Wednesday, September 7, 2011

Counting Calories to Lose Weight doesn't Work; how else do you explain how Peanut Butter is Slimming?

Everyone should be familiar by now with how Americans have been growing bigger and bigger with each generation. And we aren't just talking about those who somehow are unlucky enough to have genes that predispose them to being overweight. People who when they were in their 30s had no trouble with their weight often find that in their 40s, keeping the weight off is more difficult each year. Of course, people blame themselves - they should be counting calories to lose weight and visiting the gym a lot more often, they tell themselves. Everyone knows that these are what you need to do to stay slim and healthy, don't they?

Why doesn't this kind of advice ever seem to work? Is it just that people find it very distasteful to exercise and to eat responsibly? Or is it possible that the advice we've all received so far is wrong that counting calories to lose weight is the way to go?

The research in question was done at Harvard University; it involved following more than 100,000 healthy, slim, middle-class people, get this, for up to 20 years. Every two years, all these thousands of people would be given very intricately-designed questionnaires about their weight, their lifestyle habits and their eating habits. The study just came out in the New England Journal of Medicine a couple of months ago.

On average, the study found that all these people gained about 15 pounds in 20 years. The study concludes that counting calories to lose weight isn't the right approach at all. You aren't supposed to avoid fatty foods, and eat everything in moderation. The new mantra according to study is that you don't need to watch your calories as much is a need to watch where they come from.

As for exercise, while the study does find exercising makes you lose weight, it doesn’t work like you would expect. When measured every four years, the people who exercised the most were only about 2 pounds lighter than those who exercised the least. Exercise isn't as important, they've concluded, as what you choose to eat. If America is getting fatter by the year, it isn't that America doesn't exercise properly; it is just that Americans don't eat properly. That has to be bad news for all the health clubs out there.

As for the kind of foods that you should eat or avoid, the study had some surprising findings and some expected ones. Junk foods like french fries, chips, soda, fruit juice and white bread can be quite fattening. Full cream dairy products - milk and cheese - don't raise your weight. Peanut butter and nuts on the other hand actually make you lose weight. It's vegetable fat and it is good for you.

And unlike what they tell you in that famous Seinfeld episode with the low-fat yogurt, full-cream yogurt according to the study, with its healthy bacteria, can actually help you lose weight. It makes your gut a whole lot healthier and it makes you less hungry.

Saturday, September 3, 2011

When Low Calorie Snacks don't Work, could Imaginary High Calorie Treats do the Trick?

If you're over 50 and you've put off losing weight for this long, you'll probably find that getting rid of those generously proportioned love handles can be all but impossible.
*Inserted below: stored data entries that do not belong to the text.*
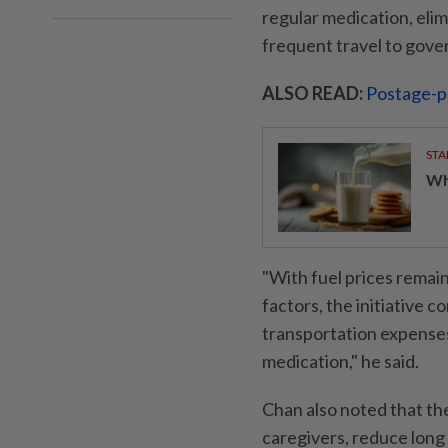
regular medication, eli
frequent travel to gover
ALSO READ:
Postage-p
STA
Wha
"With fuel prices remai
factors, the initiative 
transportation expenses
medication," he said.
Chan also noted that th
caregivers, reduce long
Not without a frightful amount of determination can you make any headway losing weight. The trouble, usually, comes not just from finding the determination to exercise everyday. Usually, finding the heart to cut down on one's snacks or to switch entirely to tasteless low-calorie snacks can be difficult as well. The thing is, people can go overboard even with low calorie snacks. Indeed, they say that 100-calorie snack packs are actually far worse than full-sized packs. The packages may be made to contain no more than 100 calories; but no one stops you from eating many of them. Here is where a study done by the Carnegie Mellon University and published in the Science journal comes in.
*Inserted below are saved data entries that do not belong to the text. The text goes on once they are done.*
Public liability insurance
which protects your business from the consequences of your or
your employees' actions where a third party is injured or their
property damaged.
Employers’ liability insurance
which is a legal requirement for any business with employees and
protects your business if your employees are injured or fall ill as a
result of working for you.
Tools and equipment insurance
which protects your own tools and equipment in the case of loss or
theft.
This is what the study says, basically - there is a way to trick your mind into wanting to eat less. It's the power of imagination that you turn to. Imagine in detail the entire process of biting into, chewing up and swallowing a great and wonderful treat (not bland low calorie snacks) that you've always loved and crave; if you do it enough times, your mind will feel cloyed with the very idea of that delicious snack.

In this study, they tested a few dozen people on this idea. They asked people to sit there and imagine in great detail the whole process of eating M&M's that they loved. The more M&Ms the group was asked to imagine picking up and eating, the less they wanted to eat M&Ms when they were actually presented with a bowlful afterwards.

If someone asked you to imagine in detail everything that could happen to you if you were attacked by someone, usually, your brain would be able to do such a good job of imagining it, you could find yourself put off the rest of the evening. When you imagine in enough detail the experience you have eating something you really love, your brain, or at least a part of it, actually believes that you're eating it. And it releases some of the chemicals it would if you really were eating the stuff. Those chemicals give you the satisfaction of having actually eaten something you love.

So does this thing actually work in real life with real people? People who really try this, imagining a nice pizza that is crispy and gooey at the same time, with the heat and aroma of cooking pizzas, sauces and spices in the air, usually find that after a few tries, they do feel that they can do without the snack they crave. However, it usually doesn't have any real effect on their weight. Somehow, the brain tries to compensate by getting you to eat a lot more when it's regular mealtime. People find that when they indulge their imagination both with special treats and with their regular meals, they really can lose weight - usually at the rate of a couple of pounds a week. It can really work if you stick with it. Try losing two pounds a weeks with low calorie snacks.